===== EXTRACTED TEXT

Mark Williams, senior China economist at Capital Economics and formerly at the UK Treasury, has pencilled in June as a likely date for a revaluation that will see the yuan appreciate 3% this year and 6% in 2011, ending the year at Rmb6.20.

He says that by then, the data fog around the Chinese New Year will have cleared. “They want to be confident about the economic situation, and by June they will have had a couple of months of clear data.”

Wei plays down speculation of a one-off revaluation of 3–5%, saying such a move raises “too much risk for a risk-averse leadership”.

Whoever is right, moves of 2%, 3% or 6% are chicken feed compared with what the most vociferous commentators are calling for. The Nobel Laureate economist Paul Krugman, who publicly backed the Congressional letter, called for a supplemental tariff of 25% to be applied on Chinese imports.

Fred Bergsten, director of the Peterson Institute for International Economics and a former US Treasury assistant secretary, says the renminbi is undervalued by 25% on a trade-weighted average basis and 40% against the dollar.

“This competitive undervaluation of the Chinese currency is a blatant form of protectionism,” he says. “It subsidizes all Chinese exports by the amount of the misalignment, between 25% and 40%.”

According to Bergsten, this currency misalignment is fuelling global imbalances at a time when policy-makers are striving to get the economy on a path of sustainable, balanced growth.

China’s current surplus hit $297 billion last year – down from $400 billion at the peak of the boom in 2007 but still 6.1% of its GDP, according to the latest data revision.

==========
===== PROVIDED RECORDS

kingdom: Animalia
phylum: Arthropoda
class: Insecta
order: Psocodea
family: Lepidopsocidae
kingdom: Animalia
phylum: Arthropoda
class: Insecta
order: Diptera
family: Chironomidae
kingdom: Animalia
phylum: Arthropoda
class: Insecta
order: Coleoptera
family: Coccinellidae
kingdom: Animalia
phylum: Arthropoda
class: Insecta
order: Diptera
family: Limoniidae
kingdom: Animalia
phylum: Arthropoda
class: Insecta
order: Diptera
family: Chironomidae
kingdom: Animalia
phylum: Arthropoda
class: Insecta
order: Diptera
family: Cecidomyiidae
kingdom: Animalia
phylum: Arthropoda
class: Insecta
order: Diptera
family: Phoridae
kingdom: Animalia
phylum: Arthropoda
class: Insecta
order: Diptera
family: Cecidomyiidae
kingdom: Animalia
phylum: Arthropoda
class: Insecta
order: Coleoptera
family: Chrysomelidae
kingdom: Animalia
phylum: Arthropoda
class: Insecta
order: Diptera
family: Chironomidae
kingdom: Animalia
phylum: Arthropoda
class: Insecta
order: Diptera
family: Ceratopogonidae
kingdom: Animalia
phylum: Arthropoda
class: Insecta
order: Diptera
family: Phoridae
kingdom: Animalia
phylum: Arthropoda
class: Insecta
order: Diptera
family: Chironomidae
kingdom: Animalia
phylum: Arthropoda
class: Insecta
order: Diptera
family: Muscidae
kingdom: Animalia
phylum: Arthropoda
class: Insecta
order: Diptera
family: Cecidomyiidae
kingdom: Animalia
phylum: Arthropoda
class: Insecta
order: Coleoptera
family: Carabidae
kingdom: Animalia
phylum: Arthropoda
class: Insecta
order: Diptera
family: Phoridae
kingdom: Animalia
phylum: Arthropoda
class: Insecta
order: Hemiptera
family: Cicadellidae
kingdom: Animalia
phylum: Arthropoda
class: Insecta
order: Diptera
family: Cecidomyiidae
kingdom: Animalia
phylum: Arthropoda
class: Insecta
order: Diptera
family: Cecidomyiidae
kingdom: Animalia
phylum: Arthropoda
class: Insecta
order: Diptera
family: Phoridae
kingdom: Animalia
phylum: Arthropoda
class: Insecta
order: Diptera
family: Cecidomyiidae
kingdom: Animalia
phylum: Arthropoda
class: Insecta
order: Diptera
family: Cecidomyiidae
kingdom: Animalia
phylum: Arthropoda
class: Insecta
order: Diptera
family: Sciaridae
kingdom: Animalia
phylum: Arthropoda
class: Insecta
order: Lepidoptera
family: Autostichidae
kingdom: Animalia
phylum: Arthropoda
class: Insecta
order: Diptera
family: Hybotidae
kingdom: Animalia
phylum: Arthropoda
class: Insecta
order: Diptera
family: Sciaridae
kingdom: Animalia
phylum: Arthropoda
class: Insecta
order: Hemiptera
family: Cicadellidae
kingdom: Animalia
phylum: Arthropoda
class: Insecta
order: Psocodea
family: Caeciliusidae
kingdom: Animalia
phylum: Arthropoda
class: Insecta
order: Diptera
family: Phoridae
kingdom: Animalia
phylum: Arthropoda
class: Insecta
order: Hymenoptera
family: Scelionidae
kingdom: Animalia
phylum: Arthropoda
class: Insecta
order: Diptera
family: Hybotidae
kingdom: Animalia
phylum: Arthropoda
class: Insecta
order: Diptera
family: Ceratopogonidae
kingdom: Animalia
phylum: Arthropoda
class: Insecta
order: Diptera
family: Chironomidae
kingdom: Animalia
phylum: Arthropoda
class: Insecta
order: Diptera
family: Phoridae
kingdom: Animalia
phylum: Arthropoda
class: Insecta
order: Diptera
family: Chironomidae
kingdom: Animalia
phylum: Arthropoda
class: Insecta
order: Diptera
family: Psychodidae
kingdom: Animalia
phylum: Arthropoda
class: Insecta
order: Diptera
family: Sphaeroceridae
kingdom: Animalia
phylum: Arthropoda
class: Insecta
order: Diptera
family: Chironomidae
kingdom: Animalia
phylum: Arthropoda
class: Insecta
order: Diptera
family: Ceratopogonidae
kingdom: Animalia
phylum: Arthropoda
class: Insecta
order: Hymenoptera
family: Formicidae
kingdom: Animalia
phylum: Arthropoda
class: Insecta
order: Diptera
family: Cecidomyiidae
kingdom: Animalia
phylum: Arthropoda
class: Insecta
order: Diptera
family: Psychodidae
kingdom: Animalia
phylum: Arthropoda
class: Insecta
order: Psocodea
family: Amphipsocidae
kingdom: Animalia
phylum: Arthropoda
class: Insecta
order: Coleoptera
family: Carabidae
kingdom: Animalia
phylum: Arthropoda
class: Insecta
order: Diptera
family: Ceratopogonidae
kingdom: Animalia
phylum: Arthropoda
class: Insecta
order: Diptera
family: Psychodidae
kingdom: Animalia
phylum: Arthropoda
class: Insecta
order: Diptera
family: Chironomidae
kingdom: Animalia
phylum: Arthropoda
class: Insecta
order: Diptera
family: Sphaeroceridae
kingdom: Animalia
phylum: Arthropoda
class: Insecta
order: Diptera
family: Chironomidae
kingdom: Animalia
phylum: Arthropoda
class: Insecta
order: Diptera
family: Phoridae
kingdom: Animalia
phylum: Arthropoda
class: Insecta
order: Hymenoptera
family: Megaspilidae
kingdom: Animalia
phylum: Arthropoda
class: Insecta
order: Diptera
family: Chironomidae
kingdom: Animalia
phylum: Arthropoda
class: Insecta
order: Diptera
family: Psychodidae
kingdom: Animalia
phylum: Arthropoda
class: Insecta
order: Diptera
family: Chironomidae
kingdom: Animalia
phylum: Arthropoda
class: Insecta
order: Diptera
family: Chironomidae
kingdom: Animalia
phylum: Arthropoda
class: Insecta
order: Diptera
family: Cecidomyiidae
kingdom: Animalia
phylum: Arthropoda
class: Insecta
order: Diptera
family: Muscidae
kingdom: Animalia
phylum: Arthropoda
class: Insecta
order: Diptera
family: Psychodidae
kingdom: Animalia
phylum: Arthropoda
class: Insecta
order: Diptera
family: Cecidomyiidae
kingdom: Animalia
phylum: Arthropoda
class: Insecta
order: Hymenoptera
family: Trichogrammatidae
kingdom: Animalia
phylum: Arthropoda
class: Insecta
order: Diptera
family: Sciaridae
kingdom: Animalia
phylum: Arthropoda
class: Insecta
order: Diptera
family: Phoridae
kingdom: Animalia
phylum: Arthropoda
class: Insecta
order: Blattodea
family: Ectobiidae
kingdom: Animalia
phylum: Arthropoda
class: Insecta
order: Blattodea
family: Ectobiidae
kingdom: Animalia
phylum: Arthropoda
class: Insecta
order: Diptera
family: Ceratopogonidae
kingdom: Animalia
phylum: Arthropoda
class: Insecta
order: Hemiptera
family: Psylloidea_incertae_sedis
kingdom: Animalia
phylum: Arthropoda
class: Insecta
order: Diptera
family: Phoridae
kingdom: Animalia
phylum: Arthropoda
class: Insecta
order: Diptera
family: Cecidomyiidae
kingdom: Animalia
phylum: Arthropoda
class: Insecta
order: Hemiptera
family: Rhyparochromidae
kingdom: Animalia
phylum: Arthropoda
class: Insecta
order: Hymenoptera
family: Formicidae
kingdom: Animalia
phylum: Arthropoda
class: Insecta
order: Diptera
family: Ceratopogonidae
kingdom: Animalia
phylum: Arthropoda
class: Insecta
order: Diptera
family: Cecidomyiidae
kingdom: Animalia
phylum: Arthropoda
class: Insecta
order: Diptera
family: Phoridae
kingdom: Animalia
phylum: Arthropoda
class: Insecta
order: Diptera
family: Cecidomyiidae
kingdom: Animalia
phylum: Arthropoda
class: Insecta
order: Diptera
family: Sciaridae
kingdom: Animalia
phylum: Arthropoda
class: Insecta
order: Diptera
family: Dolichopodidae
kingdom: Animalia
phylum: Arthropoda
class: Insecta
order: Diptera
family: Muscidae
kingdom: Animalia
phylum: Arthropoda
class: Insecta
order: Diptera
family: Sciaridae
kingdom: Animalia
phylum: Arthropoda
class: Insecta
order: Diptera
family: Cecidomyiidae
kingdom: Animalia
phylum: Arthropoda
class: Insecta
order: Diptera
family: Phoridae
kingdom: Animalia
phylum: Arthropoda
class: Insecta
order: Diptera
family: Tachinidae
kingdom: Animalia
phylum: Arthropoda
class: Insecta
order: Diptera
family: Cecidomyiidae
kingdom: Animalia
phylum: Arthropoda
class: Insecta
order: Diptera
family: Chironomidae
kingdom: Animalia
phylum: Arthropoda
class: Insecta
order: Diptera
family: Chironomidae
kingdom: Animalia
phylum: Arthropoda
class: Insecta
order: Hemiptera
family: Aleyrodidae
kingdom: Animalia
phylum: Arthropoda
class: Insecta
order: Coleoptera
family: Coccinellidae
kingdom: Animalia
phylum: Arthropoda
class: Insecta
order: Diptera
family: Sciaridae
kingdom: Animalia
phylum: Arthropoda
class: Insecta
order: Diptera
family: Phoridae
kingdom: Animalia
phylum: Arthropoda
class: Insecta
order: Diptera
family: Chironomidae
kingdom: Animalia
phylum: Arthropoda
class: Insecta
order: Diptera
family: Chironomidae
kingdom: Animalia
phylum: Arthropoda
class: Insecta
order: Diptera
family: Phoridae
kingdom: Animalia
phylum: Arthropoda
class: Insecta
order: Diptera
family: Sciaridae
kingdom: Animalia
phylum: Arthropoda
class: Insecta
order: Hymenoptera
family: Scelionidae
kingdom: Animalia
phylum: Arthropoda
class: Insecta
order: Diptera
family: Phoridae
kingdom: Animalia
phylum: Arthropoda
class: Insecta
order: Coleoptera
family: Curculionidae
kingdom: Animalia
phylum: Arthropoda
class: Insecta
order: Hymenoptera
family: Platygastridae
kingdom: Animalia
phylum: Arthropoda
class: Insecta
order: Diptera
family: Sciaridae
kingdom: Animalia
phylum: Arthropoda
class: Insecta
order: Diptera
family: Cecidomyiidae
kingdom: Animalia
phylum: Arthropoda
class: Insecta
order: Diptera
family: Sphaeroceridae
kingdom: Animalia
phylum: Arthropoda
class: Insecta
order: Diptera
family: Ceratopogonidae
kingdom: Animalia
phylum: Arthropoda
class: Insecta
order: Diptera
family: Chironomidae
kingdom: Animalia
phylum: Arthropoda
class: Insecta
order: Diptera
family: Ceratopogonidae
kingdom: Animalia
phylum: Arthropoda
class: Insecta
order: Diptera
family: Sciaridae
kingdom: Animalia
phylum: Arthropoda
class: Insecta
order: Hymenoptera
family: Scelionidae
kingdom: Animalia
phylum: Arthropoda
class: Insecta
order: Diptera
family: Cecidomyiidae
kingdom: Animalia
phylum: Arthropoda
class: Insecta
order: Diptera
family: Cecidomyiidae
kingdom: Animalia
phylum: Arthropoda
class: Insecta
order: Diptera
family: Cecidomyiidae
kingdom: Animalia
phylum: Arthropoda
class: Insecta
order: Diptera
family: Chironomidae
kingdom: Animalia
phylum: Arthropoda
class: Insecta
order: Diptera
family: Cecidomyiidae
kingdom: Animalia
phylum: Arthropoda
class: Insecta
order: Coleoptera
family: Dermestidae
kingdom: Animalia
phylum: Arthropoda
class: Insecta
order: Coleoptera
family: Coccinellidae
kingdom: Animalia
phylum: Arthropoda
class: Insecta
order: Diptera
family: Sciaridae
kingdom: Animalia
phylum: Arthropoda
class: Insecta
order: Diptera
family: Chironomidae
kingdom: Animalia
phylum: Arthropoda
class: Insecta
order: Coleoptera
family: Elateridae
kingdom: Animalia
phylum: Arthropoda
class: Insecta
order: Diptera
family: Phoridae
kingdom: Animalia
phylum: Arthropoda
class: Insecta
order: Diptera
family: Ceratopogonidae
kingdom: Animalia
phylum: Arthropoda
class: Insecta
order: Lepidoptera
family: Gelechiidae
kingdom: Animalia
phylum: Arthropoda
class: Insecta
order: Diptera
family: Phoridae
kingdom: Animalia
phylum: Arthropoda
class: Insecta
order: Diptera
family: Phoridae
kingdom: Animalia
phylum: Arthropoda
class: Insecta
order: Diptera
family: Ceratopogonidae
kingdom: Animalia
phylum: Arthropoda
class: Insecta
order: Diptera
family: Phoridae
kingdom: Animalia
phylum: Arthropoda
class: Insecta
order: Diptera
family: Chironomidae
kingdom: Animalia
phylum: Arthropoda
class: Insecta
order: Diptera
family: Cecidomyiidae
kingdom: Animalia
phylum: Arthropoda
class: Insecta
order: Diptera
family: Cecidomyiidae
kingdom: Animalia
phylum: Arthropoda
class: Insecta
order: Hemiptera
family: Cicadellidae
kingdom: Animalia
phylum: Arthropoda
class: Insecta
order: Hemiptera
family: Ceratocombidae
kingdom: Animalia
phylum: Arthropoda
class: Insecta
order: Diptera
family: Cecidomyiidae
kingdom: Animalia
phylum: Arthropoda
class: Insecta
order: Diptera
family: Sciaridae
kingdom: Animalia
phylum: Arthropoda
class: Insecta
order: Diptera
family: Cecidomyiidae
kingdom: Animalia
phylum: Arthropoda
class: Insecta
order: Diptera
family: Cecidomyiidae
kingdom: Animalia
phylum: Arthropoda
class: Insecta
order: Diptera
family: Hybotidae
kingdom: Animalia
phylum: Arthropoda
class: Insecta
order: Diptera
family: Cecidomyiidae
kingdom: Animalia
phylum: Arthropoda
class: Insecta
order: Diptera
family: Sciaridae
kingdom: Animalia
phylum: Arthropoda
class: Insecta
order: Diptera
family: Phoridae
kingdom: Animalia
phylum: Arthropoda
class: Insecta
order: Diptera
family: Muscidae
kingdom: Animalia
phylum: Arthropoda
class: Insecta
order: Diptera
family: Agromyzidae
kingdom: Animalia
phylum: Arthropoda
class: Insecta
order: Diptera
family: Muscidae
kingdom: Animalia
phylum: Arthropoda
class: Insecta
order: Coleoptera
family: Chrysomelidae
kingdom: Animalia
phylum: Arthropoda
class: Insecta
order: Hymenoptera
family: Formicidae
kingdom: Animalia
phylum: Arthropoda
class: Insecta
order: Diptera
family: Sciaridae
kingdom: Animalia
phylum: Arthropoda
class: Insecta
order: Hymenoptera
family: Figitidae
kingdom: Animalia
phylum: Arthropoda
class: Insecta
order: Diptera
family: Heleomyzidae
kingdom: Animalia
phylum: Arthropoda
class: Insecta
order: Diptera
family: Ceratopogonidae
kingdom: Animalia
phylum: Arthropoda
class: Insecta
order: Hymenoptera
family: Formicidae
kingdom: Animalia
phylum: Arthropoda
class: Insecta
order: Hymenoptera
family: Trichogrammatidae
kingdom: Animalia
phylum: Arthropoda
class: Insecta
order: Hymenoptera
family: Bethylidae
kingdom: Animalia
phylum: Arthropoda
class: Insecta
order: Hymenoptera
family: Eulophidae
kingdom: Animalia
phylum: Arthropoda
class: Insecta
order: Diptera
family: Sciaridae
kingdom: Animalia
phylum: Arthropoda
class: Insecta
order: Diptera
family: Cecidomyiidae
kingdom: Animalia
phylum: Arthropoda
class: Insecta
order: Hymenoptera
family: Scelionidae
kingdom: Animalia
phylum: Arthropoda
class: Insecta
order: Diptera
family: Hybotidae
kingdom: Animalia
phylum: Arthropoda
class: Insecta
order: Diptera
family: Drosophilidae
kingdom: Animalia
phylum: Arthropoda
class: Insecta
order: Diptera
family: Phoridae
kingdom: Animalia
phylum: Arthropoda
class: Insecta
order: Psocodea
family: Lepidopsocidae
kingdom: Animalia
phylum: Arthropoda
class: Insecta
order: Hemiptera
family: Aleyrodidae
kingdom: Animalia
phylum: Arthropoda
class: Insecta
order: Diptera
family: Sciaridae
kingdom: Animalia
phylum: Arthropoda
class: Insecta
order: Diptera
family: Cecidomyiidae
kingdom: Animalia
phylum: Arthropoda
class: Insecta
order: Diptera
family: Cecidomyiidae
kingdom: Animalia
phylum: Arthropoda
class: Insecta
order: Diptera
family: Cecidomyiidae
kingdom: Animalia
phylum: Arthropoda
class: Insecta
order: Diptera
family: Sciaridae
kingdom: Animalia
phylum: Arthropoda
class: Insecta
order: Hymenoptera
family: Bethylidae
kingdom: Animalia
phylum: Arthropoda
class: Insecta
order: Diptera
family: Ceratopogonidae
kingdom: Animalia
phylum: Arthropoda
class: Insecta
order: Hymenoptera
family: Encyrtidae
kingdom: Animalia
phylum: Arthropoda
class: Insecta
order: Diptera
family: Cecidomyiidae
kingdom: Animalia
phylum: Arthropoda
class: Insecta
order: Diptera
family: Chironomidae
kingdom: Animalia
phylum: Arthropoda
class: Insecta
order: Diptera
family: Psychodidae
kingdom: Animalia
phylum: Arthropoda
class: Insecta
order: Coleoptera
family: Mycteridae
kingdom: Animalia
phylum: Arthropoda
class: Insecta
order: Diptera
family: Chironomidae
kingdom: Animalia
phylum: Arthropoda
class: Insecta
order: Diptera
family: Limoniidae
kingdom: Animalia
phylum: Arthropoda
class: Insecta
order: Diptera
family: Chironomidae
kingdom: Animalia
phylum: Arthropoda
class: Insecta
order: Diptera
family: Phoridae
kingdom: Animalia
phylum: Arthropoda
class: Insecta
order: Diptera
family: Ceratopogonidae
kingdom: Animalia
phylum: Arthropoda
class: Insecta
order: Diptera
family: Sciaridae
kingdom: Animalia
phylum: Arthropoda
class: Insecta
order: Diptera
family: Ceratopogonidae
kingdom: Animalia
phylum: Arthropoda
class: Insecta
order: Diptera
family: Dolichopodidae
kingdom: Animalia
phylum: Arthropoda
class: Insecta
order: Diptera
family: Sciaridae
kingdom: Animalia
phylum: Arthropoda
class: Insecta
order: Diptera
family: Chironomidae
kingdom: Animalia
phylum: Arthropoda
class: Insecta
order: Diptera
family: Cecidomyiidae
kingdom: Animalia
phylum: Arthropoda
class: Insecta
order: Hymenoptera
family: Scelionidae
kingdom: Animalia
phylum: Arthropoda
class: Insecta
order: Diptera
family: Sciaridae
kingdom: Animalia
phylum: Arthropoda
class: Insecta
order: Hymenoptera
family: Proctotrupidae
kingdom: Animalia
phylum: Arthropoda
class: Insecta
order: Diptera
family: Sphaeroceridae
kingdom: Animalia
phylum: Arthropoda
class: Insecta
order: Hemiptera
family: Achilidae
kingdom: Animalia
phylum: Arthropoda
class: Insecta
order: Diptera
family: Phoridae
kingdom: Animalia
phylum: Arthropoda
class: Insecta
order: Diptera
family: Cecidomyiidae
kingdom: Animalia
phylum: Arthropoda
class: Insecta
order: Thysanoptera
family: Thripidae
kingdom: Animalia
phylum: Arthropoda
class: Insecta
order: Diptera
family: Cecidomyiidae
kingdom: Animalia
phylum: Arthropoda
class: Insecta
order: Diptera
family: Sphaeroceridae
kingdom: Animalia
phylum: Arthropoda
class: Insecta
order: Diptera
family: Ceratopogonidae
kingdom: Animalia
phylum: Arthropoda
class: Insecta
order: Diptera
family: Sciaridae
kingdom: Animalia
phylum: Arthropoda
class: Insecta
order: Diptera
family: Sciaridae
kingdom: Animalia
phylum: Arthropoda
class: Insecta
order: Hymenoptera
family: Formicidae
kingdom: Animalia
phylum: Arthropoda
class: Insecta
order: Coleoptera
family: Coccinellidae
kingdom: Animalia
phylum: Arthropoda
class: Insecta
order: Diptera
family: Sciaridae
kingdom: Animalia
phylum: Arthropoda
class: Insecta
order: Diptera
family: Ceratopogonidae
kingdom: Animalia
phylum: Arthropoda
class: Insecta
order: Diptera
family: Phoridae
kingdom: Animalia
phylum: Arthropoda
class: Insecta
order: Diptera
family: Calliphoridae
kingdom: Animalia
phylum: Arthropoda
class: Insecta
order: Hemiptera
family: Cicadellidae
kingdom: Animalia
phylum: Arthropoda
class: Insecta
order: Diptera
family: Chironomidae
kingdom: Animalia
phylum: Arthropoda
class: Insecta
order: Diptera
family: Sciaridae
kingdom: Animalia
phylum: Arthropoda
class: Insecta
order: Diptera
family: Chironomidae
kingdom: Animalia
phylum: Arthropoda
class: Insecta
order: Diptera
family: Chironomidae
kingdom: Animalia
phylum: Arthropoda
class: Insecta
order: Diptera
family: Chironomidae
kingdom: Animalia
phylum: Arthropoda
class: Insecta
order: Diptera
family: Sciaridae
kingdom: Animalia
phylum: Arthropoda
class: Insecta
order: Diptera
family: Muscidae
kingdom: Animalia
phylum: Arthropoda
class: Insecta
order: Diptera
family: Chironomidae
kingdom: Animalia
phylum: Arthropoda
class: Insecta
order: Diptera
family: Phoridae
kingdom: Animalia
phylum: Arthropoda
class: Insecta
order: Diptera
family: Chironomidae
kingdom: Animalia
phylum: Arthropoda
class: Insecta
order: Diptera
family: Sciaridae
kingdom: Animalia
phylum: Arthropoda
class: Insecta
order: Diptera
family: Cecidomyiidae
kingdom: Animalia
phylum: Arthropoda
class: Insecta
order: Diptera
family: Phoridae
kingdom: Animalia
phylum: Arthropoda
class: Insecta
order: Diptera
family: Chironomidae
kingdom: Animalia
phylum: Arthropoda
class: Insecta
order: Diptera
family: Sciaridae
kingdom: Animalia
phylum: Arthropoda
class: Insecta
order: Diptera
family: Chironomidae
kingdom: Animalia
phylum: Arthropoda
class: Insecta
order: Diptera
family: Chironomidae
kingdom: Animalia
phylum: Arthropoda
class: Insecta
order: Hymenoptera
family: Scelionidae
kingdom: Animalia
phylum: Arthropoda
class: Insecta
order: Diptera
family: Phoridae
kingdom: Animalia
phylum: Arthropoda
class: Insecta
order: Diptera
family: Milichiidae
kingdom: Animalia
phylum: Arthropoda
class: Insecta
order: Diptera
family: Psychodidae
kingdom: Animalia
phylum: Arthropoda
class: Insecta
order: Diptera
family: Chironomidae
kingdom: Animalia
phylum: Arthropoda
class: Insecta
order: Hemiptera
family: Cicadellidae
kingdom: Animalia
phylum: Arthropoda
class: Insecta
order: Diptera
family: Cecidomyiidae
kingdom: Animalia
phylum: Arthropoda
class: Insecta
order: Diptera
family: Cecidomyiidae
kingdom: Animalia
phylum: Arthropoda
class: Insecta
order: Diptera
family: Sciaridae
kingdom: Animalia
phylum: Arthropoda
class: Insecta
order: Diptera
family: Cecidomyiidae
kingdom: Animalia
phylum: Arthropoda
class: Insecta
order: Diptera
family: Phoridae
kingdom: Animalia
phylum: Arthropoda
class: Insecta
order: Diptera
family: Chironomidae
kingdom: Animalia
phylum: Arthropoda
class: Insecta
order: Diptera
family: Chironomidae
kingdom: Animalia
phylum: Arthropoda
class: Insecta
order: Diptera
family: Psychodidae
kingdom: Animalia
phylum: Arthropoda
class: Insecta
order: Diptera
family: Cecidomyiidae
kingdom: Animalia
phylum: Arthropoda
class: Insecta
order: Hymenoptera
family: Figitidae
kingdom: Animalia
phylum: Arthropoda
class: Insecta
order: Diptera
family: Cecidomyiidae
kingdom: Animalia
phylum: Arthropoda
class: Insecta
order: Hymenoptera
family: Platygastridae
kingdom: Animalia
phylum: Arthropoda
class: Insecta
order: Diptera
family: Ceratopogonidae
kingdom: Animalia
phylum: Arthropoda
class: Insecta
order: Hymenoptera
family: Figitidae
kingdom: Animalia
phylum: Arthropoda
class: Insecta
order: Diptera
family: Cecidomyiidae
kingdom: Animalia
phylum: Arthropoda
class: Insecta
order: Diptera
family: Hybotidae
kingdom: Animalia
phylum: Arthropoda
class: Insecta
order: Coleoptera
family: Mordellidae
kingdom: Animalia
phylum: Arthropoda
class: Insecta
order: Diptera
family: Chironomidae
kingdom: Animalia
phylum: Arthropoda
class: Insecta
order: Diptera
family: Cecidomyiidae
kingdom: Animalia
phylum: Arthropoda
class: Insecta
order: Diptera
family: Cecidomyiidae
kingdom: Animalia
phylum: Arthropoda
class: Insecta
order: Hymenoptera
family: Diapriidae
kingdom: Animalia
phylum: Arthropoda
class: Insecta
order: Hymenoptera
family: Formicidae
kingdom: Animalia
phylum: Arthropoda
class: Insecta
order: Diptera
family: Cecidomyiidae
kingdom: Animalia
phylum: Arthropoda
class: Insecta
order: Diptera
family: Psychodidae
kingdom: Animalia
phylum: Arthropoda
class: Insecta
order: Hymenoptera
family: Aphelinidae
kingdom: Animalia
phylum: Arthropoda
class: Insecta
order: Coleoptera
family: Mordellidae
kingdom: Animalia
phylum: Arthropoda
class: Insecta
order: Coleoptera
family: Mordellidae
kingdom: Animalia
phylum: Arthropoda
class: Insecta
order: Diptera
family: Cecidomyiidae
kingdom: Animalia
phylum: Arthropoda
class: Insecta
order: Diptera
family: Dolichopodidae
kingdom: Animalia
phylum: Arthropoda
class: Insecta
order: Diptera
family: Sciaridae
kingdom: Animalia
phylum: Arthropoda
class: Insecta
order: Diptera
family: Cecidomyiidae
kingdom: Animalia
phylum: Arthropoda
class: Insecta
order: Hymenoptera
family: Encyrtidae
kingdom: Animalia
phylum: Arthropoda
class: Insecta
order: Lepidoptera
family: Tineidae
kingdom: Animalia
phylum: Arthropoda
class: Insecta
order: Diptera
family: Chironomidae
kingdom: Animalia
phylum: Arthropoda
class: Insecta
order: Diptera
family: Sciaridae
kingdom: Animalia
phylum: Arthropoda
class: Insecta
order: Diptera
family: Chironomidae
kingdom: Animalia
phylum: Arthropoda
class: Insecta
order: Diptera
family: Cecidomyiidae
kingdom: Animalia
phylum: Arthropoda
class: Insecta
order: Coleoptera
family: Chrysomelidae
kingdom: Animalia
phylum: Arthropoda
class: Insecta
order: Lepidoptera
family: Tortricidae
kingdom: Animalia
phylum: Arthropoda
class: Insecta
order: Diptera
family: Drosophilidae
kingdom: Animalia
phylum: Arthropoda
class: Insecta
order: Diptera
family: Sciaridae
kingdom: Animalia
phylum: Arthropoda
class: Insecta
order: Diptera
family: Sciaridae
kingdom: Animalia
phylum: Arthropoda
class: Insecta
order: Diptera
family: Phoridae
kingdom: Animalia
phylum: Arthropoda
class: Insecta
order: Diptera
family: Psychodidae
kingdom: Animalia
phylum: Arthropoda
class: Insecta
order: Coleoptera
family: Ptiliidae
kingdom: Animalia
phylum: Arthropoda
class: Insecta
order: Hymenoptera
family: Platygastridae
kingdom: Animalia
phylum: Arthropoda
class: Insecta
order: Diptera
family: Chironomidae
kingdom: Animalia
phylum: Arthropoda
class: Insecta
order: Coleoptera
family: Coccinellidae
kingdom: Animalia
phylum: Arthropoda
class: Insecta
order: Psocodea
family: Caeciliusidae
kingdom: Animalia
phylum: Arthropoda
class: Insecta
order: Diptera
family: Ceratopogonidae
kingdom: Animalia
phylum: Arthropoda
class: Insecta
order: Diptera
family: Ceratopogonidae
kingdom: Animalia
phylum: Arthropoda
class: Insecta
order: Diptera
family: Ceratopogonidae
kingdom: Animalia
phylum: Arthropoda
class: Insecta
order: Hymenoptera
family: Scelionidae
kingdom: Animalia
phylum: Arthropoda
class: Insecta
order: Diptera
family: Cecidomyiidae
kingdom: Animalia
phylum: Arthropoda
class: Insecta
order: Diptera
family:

==========

Carry on the passage about the debate over the value of China's currency from the point where it ends.

IMF chief economist Olivier Blanchard calculates that by 2014 China’s surplus could account for 0.9% of world GDP – greater than the entire US deficit, which will reach 0.6%.

Need for action

Mark Williams believes the Beijing authorities are aware of the need to take action to prevent a fresh crisis in the world economy. “China does not want to see its relations with the rest of the world poisoned,” he says. “People say that China won’t bend to foreigners’ pressure, but that’s largely nonsense.

“Like any country, they will do what’s in their best interest, and if foreigners are threatening to bring a trade war down on their heads, they will take action.”

Indeed, just days after US Treasury secretary Tim Geithner postponed the decision on currency manipulation, Ba Shusong, of the Development Research Center, the cabinet’s think-tank, said the peg was a temporary emergency measure that would be abolished at some point.

When the elephant finally stirs, the issue for China’s trading partners – in Asia as well as the West – will be how significant the tremors will be.

The first impact from a currency appreciation should in theory be a fall in exports from China and a contraction in the current account surplus – something that will appease US politicians and reassure the authorities at the IMF.

Key point

Meanwhile, the fall in the renminbi will cut the price of imports, which will make households feel richer and encourage them to spend, thus boosting domestic demand.

As Michael Pettis, finance professor at Peking University and a former Wall Street trader, says, this is the “key point”. “A revaluation shifts wealth from the Chinese government and the manufacturing sectors to Chinese households, which is pretty much what is meant by rebalancing in the Chinese context,” he says.

“Not only will China have a safer and more balanced economy, but it will be more innovative, as consumption tends to drive innovation not production, and much more efficient.”

What’s unknown is how the rest of Asia will be affected. On the one hand, it could be a blessing for China’s Asian neighbours. Some, such as Hong Kong, Malaysia, Singapore and Taiwan, have all sought to keep their currencies undervalued against the dollar. A Chinese revaluation could give them an opportunity to bypass China and compete as an alternative supplier to the West.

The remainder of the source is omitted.